## What is required
Please set down each of the lines below once more, exactly, omitting all pictures.

## Source data
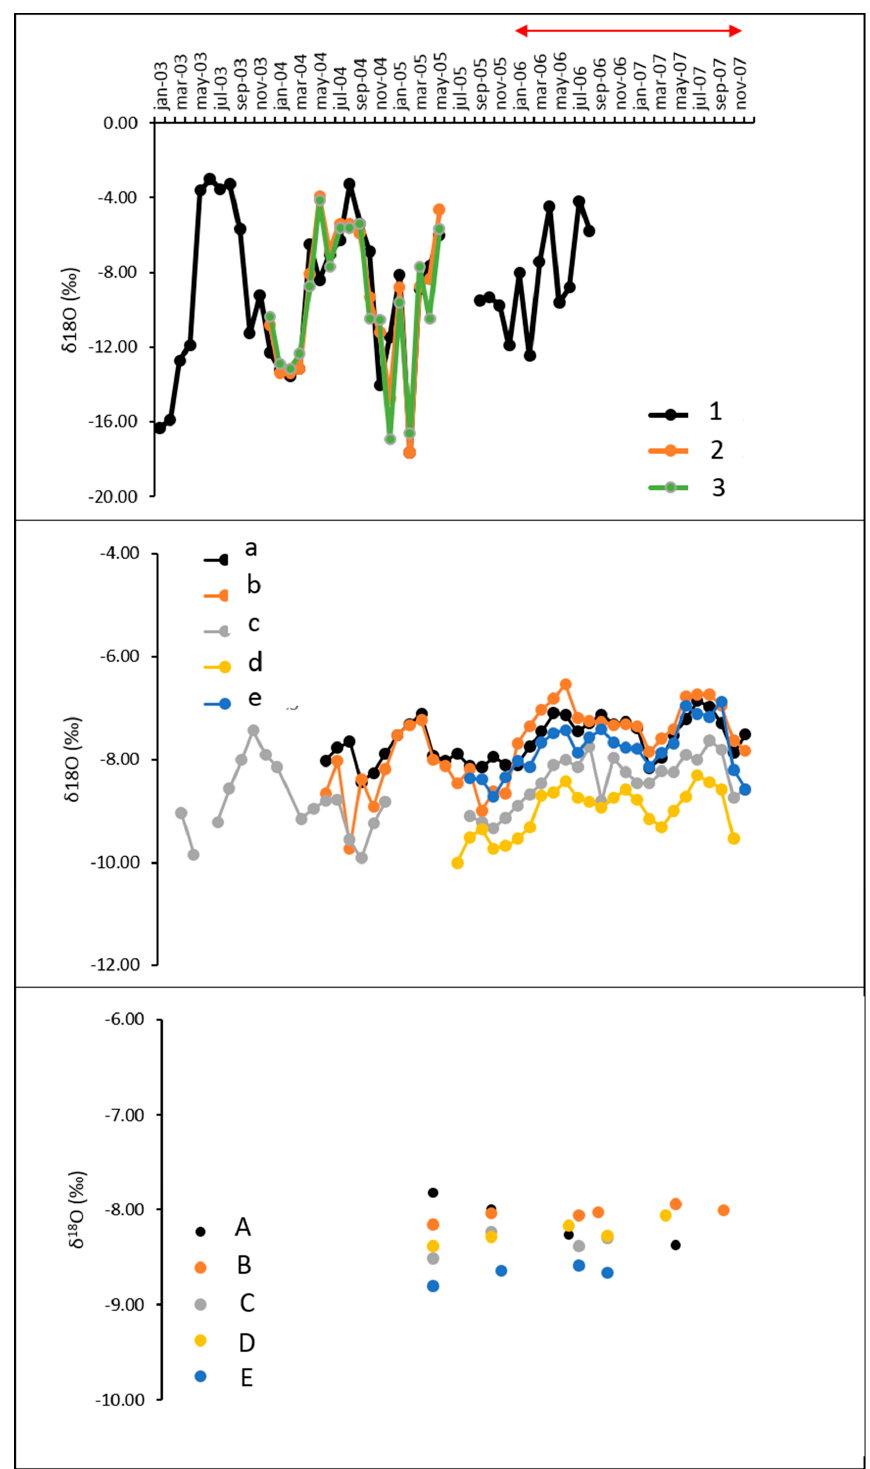
Figure 4. Pattern of δ 18 O in precipitations (above), surface water (central) and groundwater (below) from the apical parts of alluvial fans. Letters from a to e and numbers from 1 to 3 recall surface water and precipitation, respectively. Capital letters from A to E refer to groundwater from the apex part of each alluvial fan (in form of aggregated isotopic values from all the wells). The red bar indicates the time period (from January 2005 to December 2007) over which the statistical analyses on surface water and groundwater were carried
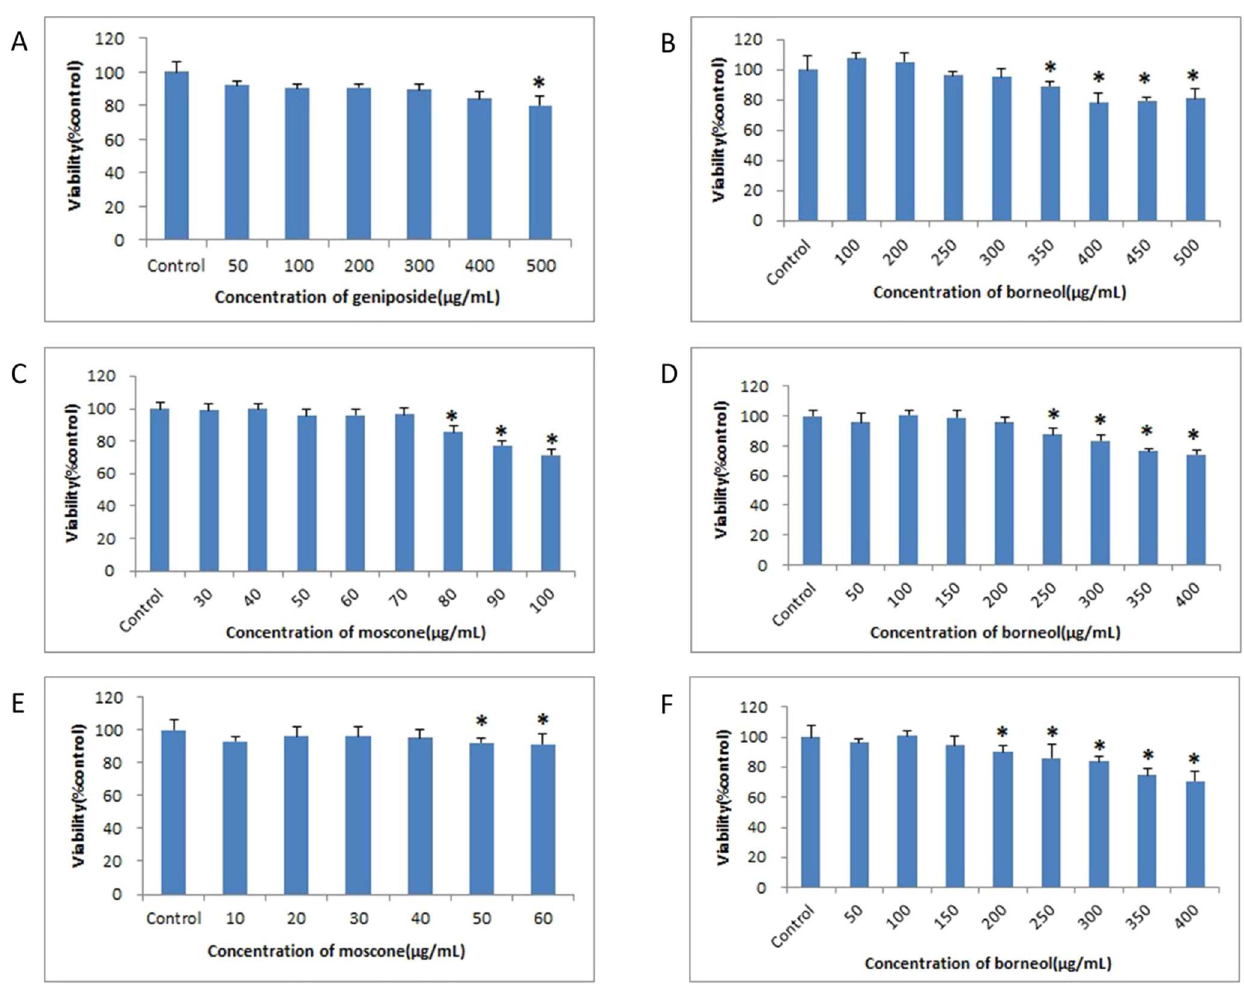
Figure 1. Cytotoxicity of geniposide, borneol, muscone and their combinations determined by MTT test. (A) Geniposide has no cell cytotoxicity in the concentration range of 0–400 m g ? mL 2 1 . (B) Borneol has no cell cytotoxicity in the concentration range of 0–300 m g ? mL 2 1 . (C) Muscone has no cell cytotoxicity in the concentration range of 0–70 m g ? mL 2 1 . (D) GB group (geniposide:borneol, 0.9:1, w/w) has no cell cytotoxicity in the concentration range of 0–200 m g ? mL 2 1 calculated by borneol. (E) GM group (geniposide:muscone, 6:1, w/w) has no cell cytotoxicity in the concentration range of 0–40 m g ? mL 2 1 calculated by muscone. (F) GBM group (geniposide:borneol:muscone, 0.9:1:0.15, w/w/w) has no cell cytotoxicity in the concentration range of 0–150 m g ? mL 2 1 calculated by borneol. Date are expressed as mean 6 SD ( n =5). * P , 0.05 compared with the control group.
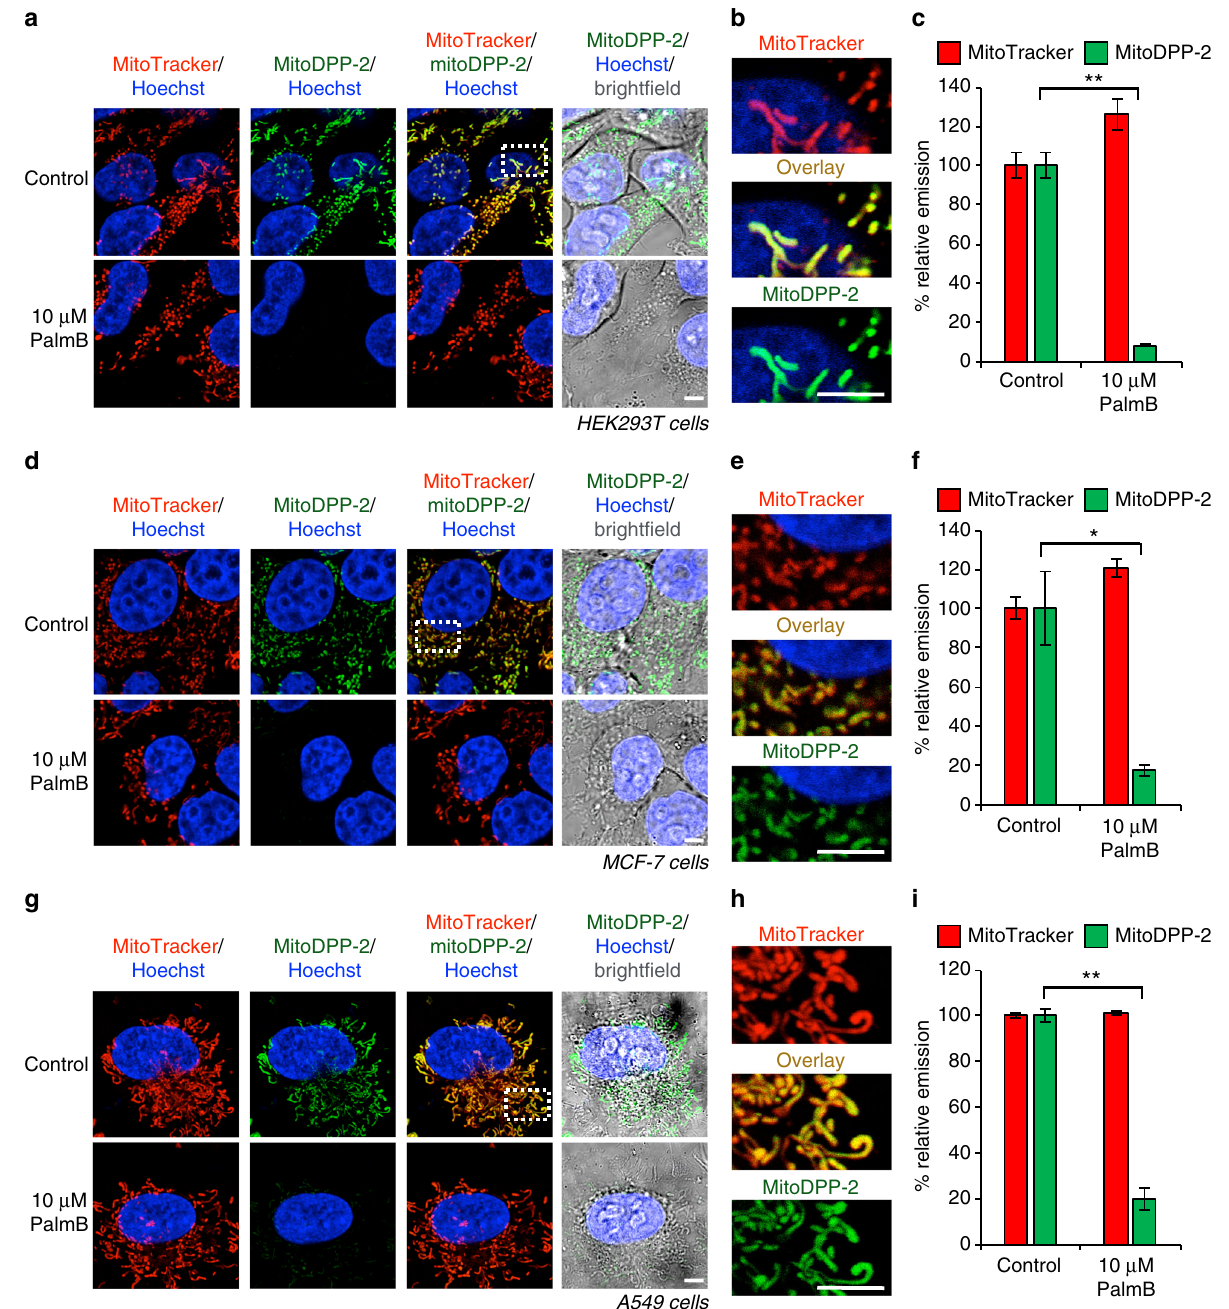
Fig. 3 Localization and PalmB inhibition of mitoDPP-2 in multiple cell lines. a HEK293T cells treated for 30 min with 1 µ M Hoechst 33342, 100 nM MitoTracker Deep Red, and either DMSO or 10 µ M PalmB, washed, loaded with 250 nM mitoDPP-2 for 10 min, and then analyzed by confocal fl uorescence microscopy. b Enlarged portion of image indicated by dotted white line in ( a ) showing colocalization of mitoDPP-2 with MitoTracker. c Quanti fi cation of the relative fl uorescence intensity from mitoDPP-2 and MitoTracker in either control or PalmB-treated cells from ( a ). d MCF-7 cells treated and analyzed identically to conditions in ( a ). e Enlarged portion of image indicated by dotted white line in ( d ). f Quanti fi cation of the relative fl uorescence intensity from mitoDPP-2 and MitoTracker in either control or PalmB-treated cells from ( d ). g A549 cells treated and analyzed identically to conditions in ( a ). h Enlarged portion of image indicated by dotted white line in ( g ). i Quanti fi cation of the relative fl uorescence intensity from mitoDPP-2 and MitoTracker in either control or PalmB-treated cells from ( g ). For all imaging, 5 µ m scale bar shown. For all plots, statistical analyses performed with a two-tailed Student ′ s t -test with unequal variance, * P value < 0.05; ** P value < 0.005, n = 3, error bars are ±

## Task response
Figure 4. Pattern of δ 18 O in precipitations (above), surface water (central) and groundwater (below) from the apical parts of alluvial fans. Letters from a to e and numbers from 1 to 3 recall surface water and precipitation, respectively. Capital letters from A to E refer to groundwater from the apex part of each alluvial fan (in form of aggregated isotopic values from all the wells). The red bar indicates the time period (from January 2005 to December 2007) over which the statistical analyses on surface water and groundwater were carried
Figure 1. Cytotoxicity of geniposide, borneol, muscone and their combinations determined by MTT test. (A) Geniposide has no cell cytotoxicity in the concentration range of 0–400 m g ? mL 2 1 . (B) Borneol has no cell cytotoxicity in the concentration range of 0–300 m g ? mL 2 1 . (C) Muscone has no cell cytotoxicity in the concentration range of 0–70 m g ? mL 2 1 . (D) GB group (geniposide:borneol, 0.9:1, w/w) has no cell cytotoxicity in the concentration range of 0–200 m g ? mL 2 1 calculated by borneol. (E) GM group (geniposide:muscone, 6:1, w/w) has no cell cytotoxicity in the concentration range of 0–40 m g ? mL 2 1 calculated by muscone. (F) GBM group (geniposide:borneol:muscone, 0.9:1:0.15, w/w/w) has no cell cytotoxicity in the concentration range of 0–150 m g ? mL 2 1 calculated by borneol. Date are expressed as mean 6 SD ( n =5). * P , 0.05 compared with the control group.
Fig. 3 Localization and PalmB inhibition of mitoDPP-2 in multiple cell lines. a HEK293T cells treated for 30 min with 1 µ M Hoechst 33342, 100 nM MitoTracker Deep Red, and either DMSO or 10 µ M PalmB, washed, loaded with 250 nM mitoDPP-2 for 10 min, and then analyzed by confocal fl uorescence microscopy. b Enlarged portion of image indicated by dotted white line in ( a ) showing colocalization of mitoDPP-2 with MitoTracker. c Quanti fi cation of the relative fl uorescence intensity from mitoDPP-2 and MitoTracker in either control or PalmB-treated cells from ( a ). d MCF-7 cells treated and analyzed identically to conditions in ( a ). e Enlarged portion of image indicated by dotted white line in ( d ). f Quanti fi cation of the relative fl uorescence intensity from mitoDPP-2 and MitoTracker in either control or PalmB-treated cells from ( d ). g A549 cells treated and analyzed identically to conditions in ( a ). h Enlarged portion of image indicated by dotted white line in ( g ). i Quanti fi cation of the relative fl uorescence intensity from mitoDPP-2 and MitoTracker in either control or PalmB-treated cells from ( g ). For all imaging, 5 µ m scale bar shown. For all plots, statistical analyses performed with a two-tailed Student ′ s t -test with unequal variance, * P value < 0.05; ** P value < 0.005, n = 3, error bars are ±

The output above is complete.